Playing with inexpensive or salvaged speakers is an interesting side hobby to electronics. Most of us have succumbed to that particular bug early in our careers. I can recall articles in Popular Electronics around 1961 on "Sweet Sixteen" loudspeaker arrays (4x4 arrays of cheap 5" speakers) that were supposed to have the extended bass response of a single large twelve or fifteen inch loudspeaker. I didn't bite on that, but a lot of hobbyists did. From what I read later, it was a total fail at reproducing low frequency bass notes, but I never had the opportunity to actually listen to one of them. When we could afford it, wife and I purchased a pair of used Jensen loudspeakers. Those held up through raising two girls and two boys before the loudspeakers finally died... probably from being over-driven during one (or all) of our kids teen-aged years.
What I did eventually do was build two small unvented enclosures for a pair of small, new, replacement loudspeakers intended for mounting in automobile doors. Mounting the speakers in car doors is apparently effective in isolating the rear pressure wave from the front pressure wave of the speaker, thereby avoiding interference effects. But we got rid of the car before installing the speakers, which I discovered a few years later in their original packing boxes.

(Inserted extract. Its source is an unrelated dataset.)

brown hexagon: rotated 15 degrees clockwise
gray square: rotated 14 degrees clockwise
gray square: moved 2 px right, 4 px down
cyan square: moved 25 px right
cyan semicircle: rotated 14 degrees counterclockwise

Mounting a speaker in a sealed box filled with sound-absorbing material is supposed to also be effective. About as effective as mounting a speaker on an "infinite wall" or on a car door to isolate the front and back sides. What I ended up with was two very heavy, bookshelf-sized, speakers with mediocre sound reproduction quality. Useful, but not high-fidelity by any stretch of the imagination. I still haul them out from time-to-time and drive them with a small Radio Shack stereo amplifier pumping out maybe five watts per channel on a good day. Good enough for listening to YouTube music videos on my desktop PC or laptop or streaming audio clips ripped from CDs.
So, yeah, go ahead and build some cabinets... play around with bass-reflex designs and ported tube designs. Go for measuring the Thiele-Small characteristics and use those to guide your enclosure design. By the time you are thirty and are making some big bux in your chosen career, you will probably gladly pay some of those big bux for an off-the-shelf solution, so you can spend more time actually listening to music while pursuing an electronics hobby on the workbench. Well, that works for me but your mileage (or kilometers) may differ.